* Task inputs *
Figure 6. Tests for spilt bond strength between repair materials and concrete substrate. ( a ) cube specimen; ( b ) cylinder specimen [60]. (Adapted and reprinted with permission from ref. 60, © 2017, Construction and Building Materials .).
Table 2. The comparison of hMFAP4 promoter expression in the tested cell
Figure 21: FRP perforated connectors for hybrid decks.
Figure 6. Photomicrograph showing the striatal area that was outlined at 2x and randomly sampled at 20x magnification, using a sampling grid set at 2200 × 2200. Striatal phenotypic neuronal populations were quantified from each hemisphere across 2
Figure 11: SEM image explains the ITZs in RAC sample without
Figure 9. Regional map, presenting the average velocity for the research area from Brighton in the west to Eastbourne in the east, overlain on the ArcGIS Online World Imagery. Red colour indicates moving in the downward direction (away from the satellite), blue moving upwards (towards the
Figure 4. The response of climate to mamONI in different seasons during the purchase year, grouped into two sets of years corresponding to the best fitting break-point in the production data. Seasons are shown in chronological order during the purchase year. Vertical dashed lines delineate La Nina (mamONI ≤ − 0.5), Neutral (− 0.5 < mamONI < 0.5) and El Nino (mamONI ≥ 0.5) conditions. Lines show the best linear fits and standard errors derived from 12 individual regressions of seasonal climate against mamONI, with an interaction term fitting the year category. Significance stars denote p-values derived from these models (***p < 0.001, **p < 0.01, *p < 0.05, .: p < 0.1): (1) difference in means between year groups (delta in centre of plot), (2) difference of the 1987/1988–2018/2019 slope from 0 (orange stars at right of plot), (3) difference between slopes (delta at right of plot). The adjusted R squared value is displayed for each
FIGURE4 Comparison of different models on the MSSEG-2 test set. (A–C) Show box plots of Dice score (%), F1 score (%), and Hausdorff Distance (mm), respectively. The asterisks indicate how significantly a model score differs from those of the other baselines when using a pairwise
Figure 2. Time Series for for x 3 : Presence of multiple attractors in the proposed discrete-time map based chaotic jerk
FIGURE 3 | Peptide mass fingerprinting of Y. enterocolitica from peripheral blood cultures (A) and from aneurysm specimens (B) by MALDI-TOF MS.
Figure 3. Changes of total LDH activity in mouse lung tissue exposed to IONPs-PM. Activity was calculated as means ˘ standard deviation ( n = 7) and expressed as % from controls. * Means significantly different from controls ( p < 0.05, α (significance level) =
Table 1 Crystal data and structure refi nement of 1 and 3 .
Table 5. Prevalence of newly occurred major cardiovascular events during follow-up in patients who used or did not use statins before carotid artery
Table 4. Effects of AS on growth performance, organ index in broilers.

* Task statement *
From the first line to the last, return the data above exactly.

* Reply to the task *
Figure 6. Tests for spilt bond strength between repair materials and concrete substrate. ( a ) cube specimen; ( b ) cylinder specimen [60]. (Adapted and reprinted with permission from ref. 60, © 2017, Construction and Building Materials .).
Table 2. The comparison of hMFAP4 promoter expression in the tested cell
Figure 21: FRP perforated connectors for hybrid decks.
Figure 6. Photomicrograph showing the striatal area that was outlined at 2x and randomly sampled at 20x magnification, using a sampling grid set at 2200 × 2200. Striatal phenotypic neuronal populations were quantified from each hemisphere across 2
Figure 11: SEM image explains the ITZs in RAC sample without
Figure 9. Regional map, presenting the average velocity for the research area from Brighton in the west to Eastbourne in the east, overlain on the ArcGIS Online World Imagery. Red colour indicates moving in the downward direction (away from the satellite), blue moving upwards (towards the
Figure 4. The response of climate to mamONI in different seasons during the purchase year, grouped into two sets of years corresponding to the best fitting break-point in the production data. Seasons are shown in chronological order during the purchase year. Vertical dashed lines delineate La Nina (mamONI ≤ − 0.5), Neutral (− 0.5 < mamONI < 0.5) and El Nino (mamONI ≥ 0.5) conditions. Lines show the best linear fits and standard errors derived from 12 individual regressions of seasonal climate against mamONI, with an interaction term fitting the year category. Significance stars denote p-values derived from these models (***p < 0.001, **p < 0.01, *p < 0.05, .: p < 0.1): (1) difference in means between year groups (delta in centre of plot), (2) difference of the 1987/1988–2018/2019 slope from 0 (orange stars at right of plot), (3) difference between slopes (delta at right of plot). The adjusted R squared value is displayed for each
FIGURE4 Comparison of different models on the MSSEG-2 test set. (A–C) Show box plots of Dice score (%), F1 score (%), and Hausdorff Distance (mm), respectively. The asterisks indicate how significantly a model score differs from those of the other baselines when using a pairwise
Figure 2. Time Series for for x 3 : Presence of multiple attractors in the proposed discrete-time map based chaotic jerk
FIGURE 3 | Peptide mass fingerprinting of Y. enterocolitica from peripheral blood cultures (A) and from aneurysm specimens (B) by MALDI-TOF MS.
Figure 3. Changes of total LDH activity in mouse lung tissue exposed to IONPs-PM. Activity was calculated as means ˘ standard deviation ( n = 7) and expressed as % from controls. * Means significantly different from controls ( p < 0.05, α (significance level) =
Table 1 Crystal data and structure refi nement of 1 and 3 .
Table 5. Prevalence of newly occurred major cardiovascular events during follow-up in patients who used or did not use statins before carotid artery
Table 4. Effects of AS on growth performance, organ index in broilers.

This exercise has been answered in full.